- [Action item] Only the lines from the start of the material through the line containing "right elbow: (400, 313)" are to be extracted, exactly as they appear.

- [Given data]
>>>>>

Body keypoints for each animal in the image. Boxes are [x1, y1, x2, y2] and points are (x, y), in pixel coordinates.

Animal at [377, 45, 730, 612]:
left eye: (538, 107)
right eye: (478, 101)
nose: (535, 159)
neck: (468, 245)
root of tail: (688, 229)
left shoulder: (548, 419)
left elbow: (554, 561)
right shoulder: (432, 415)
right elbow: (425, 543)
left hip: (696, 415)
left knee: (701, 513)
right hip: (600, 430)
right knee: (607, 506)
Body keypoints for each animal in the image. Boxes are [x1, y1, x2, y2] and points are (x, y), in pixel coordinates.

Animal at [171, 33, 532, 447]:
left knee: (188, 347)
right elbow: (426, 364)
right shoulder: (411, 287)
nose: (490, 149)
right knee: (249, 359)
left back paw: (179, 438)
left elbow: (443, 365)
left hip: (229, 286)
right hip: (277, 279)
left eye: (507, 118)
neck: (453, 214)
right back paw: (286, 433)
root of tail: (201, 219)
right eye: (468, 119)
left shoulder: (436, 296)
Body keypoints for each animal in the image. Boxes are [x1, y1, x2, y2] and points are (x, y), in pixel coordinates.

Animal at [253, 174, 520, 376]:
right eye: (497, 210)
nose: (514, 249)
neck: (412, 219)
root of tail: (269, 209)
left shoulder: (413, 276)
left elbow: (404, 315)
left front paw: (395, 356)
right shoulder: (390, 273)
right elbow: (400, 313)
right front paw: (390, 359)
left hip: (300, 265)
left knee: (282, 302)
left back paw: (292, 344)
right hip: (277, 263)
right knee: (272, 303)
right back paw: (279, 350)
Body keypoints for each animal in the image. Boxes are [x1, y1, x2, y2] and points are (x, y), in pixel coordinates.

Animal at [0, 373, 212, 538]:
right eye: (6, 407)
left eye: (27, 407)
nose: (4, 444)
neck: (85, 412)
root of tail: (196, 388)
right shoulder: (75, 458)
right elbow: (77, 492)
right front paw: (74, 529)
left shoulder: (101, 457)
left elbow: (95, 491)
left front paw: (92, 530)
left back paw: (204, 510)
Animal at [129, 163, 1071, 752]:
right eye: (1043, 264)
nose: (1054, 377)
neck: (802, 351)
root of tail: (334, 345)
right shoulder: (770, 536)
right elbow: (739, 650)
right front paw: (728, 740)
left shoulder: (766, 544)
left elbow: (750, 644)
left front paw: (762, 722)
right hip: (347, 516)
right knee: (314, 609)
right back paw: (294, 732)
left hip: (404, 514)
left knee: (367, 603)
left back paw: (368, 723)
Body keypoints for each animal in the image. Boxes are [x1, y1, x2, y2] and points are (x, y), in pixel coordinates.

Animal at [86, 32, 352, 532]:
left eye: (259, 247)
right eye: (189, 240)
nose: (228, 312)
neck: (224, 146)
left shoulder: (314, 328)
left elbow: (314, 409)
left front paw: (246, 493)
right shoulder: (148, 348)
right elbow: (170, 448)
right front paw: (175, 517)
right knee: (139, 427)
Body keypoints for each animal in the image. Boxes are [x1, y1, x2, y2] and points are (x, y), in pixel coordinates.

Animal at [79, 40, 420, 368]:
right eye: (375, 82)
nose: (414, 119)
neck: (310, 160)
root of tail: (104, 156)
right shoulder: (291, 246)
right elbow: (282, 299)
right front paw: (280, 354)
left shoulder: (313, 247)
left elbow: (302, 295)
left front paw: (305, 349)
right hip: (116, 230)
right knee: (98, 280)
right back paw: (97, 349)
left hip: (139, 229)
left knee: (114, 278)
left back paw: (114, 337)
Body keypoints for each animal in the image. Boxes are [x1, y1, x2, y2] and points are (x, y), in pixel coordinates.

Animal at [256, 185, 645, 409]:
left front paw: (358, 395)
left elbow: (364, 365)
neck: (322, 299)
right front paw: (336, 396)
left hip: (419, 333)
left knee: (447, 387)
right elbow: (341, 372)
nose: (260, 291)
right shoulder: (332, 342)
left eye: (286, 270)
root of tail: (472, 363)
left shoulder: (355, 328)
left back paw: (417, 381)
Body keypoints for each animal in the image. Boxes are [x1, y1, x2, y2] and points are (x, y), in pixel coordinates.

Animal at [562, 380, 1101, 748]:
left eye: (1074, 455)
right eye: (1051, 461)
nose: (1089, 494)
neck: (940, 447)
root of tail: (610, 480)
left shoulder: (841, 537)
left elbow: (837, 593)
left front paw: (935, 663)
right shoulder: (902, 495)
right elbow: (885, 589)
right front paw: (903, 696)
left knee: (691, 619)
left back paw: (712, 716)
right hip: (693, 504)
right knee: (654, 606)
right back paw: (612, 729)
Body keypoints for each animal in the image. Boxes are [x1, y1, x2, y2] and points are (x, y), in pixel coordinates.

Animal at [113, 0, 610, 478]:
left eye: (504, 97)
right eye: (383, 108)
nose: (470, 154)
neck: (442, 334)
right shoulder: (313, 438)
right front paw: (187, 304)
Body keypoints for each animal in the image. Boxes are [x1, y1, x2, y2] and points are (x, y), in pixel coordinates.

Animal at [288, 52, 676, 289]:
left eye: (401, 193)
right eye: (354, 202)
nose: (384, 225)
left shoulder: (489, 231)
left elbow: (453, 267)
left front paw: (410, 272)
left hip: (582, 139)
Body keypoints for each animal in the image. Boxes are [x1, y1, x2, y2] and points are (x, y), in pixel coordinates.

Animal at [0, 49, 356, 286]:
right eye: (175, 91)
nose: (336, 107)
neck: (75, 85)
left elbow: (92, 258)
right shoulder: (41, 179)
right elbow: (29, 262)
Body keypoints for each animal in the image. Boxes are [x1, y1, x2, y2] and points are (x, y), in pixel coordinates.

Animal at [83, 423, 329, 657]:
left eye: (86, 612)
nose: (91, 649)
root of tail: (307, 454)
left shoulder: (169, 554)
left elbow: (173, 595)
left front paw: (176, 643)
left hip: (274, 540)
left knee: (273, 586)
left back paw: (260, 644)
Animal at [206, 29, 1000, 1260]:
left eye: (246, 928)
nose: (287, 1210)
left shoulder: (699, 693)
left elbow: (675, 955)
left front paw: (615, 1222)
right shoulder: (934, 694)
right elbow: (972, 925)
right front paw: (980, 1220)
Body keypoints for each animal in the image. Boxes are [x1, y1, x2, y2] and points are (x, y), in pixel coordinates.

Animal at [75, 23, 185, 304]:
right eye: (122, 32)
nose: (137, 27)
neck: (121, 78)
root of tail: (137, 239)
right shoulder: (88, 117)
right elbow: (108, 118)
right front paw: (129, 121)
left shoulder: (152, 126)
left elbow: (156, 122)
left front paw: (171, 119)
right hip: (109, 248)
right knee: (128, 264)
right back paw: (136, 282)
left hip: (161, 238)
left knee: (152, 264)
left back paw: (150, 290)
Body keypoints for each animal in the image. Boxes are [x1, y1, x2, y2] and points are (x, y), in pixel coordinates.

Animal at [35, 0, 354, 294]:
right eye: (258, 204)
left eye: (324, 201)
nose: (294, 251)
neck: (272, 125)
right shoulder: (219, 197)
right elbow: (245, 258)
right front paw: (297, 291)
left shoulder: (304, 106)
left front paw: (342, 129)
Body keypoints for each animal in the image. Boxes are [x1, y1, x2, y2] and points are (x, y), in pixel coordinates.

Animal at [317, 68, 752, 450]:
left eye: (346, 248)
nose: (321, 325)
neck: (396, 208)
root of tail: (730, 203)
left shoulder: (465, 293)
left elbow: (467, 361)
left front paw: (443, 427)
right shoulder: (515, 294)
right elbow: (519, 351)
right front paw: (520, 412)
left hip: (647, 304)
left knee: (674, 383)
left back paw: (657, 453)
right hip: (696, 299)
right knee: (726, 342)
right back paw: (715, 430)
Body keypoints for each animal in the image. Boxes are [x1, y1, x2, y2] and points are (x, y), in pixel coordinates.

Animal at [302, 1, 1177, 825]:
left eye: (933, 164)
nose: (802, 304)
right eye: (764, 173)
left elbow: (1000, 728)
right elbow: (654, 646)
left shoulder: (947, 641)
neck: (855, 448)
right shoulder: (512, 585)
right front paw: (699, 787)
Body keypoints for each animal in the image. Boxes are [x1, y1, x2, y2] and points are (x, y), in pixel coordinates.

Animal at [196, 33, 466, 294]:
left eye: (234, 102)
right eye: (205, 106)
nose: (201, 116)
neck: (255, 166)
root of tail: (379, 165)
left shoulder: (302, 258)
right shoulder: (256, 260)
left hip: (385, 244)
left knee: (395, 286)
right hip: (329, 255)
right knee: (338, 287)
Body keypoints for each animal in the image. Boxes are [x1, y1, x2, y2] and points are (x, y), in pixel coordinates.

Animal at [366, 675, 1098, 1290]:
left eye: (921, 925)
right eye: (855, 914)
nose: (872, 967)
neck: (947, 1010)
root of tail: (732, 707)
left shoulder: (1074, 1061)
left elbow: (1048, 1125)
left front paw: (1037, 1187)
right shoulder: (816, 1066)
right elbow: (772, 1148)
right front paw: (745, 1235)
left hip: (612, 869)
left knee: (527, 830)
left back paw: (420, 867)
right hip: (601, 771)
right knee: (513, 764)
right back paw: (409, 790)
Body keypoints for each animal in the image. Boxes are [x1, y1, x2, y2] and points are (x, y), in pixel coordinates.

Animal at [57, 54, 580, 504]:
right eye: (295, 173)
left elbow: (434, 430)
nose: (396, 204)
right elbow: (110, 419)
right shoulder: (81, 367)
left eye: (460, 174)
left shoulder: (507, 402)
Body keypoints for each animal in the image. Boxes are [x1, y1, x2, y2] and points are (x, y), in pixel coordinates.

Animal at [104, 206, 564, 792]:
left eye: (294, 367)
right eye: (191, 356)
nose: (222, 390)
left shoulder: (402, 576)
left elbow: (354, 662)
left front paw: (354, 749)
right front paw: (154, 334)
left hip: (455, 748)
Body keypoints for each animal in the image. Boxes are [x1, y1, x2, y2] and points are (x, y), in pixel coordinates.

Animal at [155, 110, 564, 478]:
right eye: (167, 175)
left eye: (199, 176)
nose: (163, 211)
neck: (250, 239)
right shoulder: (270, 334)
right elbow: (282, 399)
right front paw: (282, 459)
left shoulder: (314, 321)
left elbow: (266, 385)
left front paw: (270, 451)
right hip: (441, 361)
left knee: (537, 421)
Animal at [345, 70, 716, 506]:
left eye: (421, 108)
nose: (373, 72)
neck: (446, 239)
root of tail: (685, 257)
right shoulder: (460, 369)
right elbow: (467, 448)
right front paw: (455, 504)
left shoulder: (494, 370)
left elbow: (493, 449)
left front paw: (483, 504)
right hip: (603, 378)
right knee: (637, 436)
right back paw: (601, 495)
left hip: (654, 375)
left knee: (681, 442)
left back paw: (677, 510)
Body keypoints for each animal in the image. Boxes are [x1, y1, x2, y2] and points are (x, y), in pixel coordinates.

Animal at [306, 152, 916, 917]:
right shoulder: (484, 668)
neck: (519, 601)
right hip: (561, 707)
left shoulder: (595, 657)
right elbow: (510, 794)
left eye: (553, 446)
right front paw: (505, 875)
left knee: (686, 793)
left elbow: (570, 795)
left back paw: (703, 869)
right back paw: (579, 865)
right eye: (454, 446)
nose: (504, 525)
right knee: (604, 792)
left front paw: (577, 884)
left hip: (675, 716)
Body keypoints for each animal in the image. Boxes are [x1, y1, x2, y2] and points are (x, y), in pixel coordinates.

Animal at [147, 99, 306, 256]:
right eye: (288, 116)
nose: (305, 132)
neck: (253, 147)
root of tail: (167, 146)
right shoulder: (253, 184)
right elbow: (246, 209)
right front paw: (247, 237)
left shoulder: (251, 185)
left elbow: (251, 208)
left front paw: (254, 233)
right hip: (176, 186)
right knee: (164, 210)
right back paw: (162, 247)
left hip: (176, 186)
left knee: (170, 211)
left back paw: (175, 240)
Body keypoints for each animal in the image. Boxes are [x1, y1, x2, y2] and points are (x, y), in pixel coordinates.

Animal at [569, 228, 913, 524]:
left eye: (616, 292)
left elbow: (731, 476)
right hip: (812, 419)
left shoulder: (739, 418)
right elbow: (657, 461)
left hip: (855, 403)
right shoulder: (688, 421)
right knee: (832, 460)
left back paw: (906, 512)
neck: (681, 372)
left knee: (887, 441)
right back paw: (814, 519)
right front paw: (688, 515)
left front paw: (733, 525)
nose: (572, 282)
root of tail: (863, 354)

<<<<<

- [Output for this exercise]
Body keypoints for each animal in the image. Boxes are [x1, y1, x2, y2] and points are (x, y), in pixel coordinates.

Animal at [377, 45, 730, 612]:
left eye: (538, 107)
right eye: (478, 101)
nose: (535, 159)
neck: (468, 245)
root of tail: (688, 229)
left shoulder: (548, 419)
left elbow: (554, 561)
right shoulder: (432, 415)
right elbow: (425, 543)
left hip: (696, 415)
left knee: (701, 513)
right hip: (600, 430)
right knee: (607, 506)
Body keypoints for each animal in the image. Boxes are [x1, y1, x2, y2] and points are (x, y), in pixel coordinates.

Animal at [171, 33, 532, 447]:
left knee: (188, 347)
right elbow: (426, 364)
right shoulder: (411, 287)
nose: (490, 149)
right knee: (249, 359)
left back paw: (179, 438)
left elbow: (443, 365)
left hip: (229, 286)
right hip: (277, 279)
left eye: (507, 118)
neck: (453, 214)
right back paw: (286, 433)
root of tail: (201, 219)
right eye: (468, 119)
left shoulder: (436, 296)
Body keypoints for each animal in the image. Boxes are [x1, y1, x2, y2] and points are (x, y), in pixel coordinates.

Animal at [253, 174, 520, 376]:
right eye: (497, 210)
nose: (514, 249)
neck: (412, 219)
root of tail: (269, 209)
left shoulder: (413, 276)
left elbow: (404, 315)
left front paw: (395, 356)
right shoulder: (390, 273)
right elbow: (400, 313)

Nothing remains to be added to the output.